Last week, the city agreed to a settlement in a case brought by downtown business owners demanding the problem be addressed. Los Angeles agreed in the settlement to build enough housing to accommodate 60 percent of the current homeless population at an estimated cost of $2.6-$3 billion over the next five year. In other words, more of the same. Until L.A. completes the housing projects, it appears it will continue to not enforce its no camping laws.
It will also continue to treat the tents as dwellings. A friend’s garage was recently broken into. He suspected it could have been one of the many homeless who live in his Venice neighborhood. Sure enough, he found some of the items in a tent nearby. Police, however, refused to help him retrieve his items from the tent, noting they have been instructed that it must be treated as a private dwelling, and thus a warrant is required. This is despite the fact that the tent sat on a public sidewalk!
Los Angeles’ neighboring cities have no such problems. They wisely made sure to have sufficient temporary shelters in response to the Ninth Circuit ruling. They enforce their no camping laws. Travel anywhere outside L.A.’s city limits and you see virtually no homeless. When camping is not allowed, the homeless find other solutions. This means getting treatment for mental health or addiction issues, locating friends or family for help, or going to a temporary shelter. Or, it means finding a safe haven where camping is allowed. In this case, that is L.A.
More than anything else, this is likely what has caused Los Angeles’ homeless problem to soar. And now, L.A.’s residents are asked to foot the multi-billion dollar bill to house them and face continued lack of enforcement while the housing is being built.
The crisis is the number one issue in this year’s mayor and city council races. Every candidate claims they have the solution which they will implement “on Day One.” Many say they will implement a “state of emergency” to handle the problem. However, the state of emergency declared for the COVID crisis taught us to be cautious about handing over unchecked power to bureaucrats. The city’s unelected health official implemented draconian lockdowns on a whim. L.A.’s beaches, parks, and mountain trails were closed.
Angelenos should fear what the city may do with emergency powers to address the homeless problem. It could mandate businesses, and even residents, to permit shelters on their property. It could also ban all evictions and rent increases.
Emergency powers are unnecessary. The solution is simple. Los Angeles must immediately begin enforcing its laws during the day. The Ninth Circuit ruling only pertains to camping at night. This would put an end to the massive permanent encampments that have sprouted up all over the city. L.A. must also focus on inexpensive temporary shelters in designated areas away from neighborhoods, beaches, and parks. The ruling did not mandate permanent housing, just shelter. These could be set up quickly, thus allowing it to enforce its laws both in the day and the evening.

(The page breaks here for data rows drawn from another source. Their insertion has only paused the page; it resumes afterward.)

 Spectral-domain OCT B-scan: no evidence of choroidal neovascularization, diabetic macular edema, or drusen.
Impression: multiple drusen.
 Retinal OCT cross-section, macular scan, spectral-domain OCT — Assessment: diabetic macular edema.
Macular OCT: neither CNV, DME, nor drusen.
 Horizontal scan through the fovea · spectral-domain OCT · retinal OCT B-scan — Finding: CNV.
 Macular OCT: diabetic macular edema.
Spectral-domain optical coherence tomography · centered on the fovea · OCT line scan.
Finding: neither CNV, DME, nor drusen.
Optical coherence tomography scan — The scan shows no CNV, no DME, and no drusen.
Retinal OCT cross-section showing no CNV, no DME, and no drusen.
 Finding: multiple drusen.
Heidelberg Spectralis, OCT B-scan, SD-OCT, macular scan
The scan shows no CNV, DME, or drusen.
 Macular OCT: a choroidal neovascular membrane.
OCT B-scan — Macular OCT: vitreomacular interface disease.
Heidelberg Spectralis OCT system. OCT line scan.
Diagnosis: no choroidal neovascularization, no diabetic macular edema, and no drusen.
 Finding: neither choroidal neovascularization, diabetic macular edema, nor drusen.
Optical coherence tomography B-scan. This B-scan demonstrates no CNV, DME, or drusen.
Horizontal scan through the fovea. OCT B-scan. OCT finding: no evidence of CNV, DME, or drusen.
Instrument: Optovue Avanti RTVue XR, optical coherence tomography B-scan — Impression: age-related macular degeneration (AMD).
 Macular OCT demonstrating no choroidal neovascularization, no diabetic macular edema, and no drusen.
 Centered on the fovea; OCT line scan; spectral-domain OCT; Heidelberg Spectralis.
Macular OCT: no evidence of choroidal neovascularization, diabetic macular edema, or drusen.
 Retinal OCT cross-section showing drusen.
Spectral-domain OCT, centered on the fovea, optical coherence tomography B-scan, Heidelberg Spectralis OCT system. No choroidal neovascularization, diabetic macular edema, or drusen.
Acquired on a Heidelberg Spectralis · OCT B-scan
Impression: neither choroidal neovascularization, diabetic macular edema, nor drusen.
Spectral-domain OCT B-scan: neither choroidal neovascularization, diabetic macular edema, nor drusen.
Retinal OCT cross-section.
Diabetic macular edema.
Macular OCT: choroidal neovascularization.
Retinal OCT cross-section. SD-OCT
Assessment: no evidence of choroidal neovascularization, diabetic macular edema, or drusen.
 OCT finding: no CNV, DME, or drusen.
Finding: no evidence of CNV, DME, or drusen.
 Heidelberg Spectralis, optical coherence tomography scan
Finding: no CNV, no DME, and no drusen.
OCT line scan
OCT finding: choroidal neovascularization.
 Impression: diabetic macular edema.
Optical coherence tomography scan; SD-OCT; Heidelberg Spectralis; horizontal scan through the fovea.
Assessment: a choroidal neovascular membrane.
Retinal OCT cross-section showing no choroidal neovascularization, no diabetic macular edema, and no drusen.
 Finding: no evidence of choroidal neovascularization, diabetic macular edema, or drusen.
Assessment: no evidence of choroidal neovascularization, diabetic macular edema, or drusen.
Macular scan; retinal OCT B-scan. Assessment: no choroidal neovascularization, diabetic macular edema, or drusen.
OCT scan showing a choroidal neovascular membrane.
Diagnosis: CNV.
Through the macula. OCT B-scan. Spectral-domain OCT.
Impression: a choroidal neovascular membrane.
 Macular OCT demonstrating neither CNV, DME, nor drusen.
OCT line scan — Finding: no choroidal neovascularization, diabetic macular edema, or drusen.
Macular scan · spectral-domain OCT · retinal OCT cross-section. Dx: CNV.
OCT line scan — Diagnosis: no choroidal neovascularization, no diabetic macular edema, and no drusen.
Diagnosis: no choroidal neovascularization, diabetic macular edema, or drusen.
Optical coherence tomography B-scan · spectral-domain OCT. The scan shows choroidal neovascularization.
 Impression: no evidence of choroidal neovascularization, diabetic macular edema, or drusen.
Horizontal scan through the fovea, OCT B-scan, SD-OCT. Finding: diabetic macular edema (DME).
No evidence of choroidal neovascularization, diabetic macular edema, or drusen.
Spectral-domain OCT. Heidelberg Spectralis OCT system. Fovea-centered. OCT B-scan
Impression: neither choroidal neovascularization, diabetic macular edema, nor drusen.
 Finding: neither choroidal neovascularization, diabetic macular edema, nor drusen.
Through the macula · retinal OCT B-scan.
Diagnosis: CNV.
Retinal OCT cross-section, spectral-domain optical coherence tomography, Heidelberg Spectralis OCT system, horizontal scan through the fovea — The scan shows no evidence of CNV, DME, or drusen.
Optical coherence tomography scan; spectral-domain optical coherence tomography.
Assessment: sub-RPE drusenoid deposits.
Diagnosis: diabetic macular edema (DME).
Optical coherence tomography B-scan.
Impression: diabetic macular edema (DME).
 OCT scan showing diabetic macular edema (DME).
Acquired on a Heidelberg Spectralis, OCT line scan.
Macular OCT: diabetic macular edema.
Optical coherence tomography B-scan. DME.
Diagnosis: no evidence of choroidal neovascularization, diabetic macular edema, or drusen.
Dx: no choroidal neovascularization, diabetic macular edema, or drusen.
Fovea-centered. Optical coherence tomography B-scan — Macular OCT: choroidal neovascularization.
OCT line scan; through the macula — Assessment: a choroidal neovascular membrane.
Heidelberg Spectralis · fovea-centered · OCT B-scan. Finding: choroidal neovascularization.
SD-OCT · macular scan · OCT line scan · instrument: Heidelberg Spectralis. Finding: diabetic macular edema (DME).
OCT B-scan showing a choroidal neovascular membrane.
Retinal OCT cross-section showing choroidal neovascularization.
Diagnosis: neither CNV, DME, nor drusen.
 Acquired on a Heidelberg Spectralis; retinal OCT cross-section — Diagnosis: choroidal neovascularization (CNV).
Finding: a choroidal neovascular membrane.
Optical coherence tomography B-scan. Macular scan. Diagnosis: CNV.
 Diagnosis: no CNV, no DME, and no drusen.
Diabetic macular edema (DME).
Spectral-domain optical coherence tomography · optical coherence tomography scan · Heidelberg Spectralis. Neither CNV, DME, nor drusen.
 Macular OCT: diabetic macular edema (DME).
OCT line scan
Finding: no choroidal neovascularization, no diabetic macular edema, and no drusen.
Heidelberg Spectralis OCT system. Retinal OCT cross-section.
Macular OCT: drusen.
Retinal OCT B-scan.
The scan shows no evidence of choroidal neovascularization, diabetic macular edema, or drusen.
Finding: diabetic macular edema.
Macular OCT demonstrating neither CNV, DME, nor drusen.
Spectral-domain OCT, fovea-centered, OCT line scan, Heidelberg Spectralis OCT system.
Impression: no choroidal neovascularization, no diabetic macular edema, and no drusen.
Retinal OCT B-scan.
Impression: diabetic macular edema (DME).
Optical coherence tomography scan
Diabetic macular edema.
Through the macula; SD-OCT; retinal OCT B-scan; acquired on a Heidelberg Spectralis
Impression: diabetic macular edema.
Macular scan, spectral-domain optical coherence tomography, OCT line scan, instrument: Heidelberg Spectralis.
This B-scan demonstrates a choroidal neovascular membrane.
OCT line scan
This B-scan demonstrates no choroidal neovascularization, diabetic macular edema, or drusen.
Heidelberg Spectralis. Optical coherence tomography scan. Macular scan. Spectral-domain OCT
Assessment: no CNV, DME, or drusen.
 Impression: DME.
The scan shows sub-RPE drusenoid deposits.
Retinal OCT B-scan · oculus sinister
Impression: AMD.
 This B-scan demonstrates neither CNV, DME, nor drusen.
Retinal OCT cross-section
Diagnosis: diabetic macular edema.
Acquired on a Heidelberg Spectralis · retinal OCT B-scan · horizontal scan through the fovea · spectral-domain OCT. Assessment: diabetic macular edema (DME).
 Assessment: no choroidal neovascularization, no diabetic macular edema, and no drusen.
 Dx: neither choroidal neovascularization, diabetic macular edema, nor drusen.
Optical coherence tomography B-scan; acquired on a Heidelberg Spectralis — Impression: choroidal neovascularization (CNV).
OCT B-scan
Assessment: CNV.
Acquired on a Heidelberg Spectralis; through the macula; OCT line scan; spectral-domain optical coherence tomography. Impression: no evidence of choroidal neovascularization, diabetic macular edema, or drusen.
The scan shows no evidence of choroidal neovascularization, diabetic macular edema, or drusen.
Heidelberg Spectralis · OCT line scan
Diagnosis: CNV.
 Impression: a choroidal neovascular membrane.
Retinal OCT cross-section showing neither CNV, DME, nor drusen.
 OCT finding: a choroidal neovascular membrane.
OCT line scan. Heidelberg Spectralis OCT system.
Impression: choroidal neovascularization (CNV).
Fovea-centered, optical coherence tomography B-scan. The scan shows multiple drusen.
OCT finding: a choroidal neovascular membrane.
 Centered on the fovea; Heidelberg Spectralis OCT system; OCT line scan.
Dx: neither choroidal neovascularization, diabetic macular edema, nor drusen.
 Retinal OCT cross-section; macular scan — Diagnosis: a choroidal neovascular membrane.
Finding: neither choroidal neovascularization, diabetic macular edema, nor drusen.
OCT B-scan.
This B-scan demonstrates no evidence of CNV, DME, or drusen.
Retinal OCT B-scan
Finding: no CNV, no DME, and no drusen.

But city leaders do not want simple solutions. They prefer to “not let a crisis go to waste” by using it to implement their progressive agenda, including permanent government housing. Government housing “projects” were in vogue in the 1960s, but most cities have since realized they do not work. Government projects suffer from high crime, poverty, and drug use, as well as major government corruption and mismanagement.
But the progressive utopian dream is to provide free health care, free food, and free housing to all. The homeless crisis gives them an excuse to deliver. The fact that it comes at the expense of its residents, taking both from their pocketbooks and ability to enjoy L.A.’s public spaces, apparently is of no concern to them.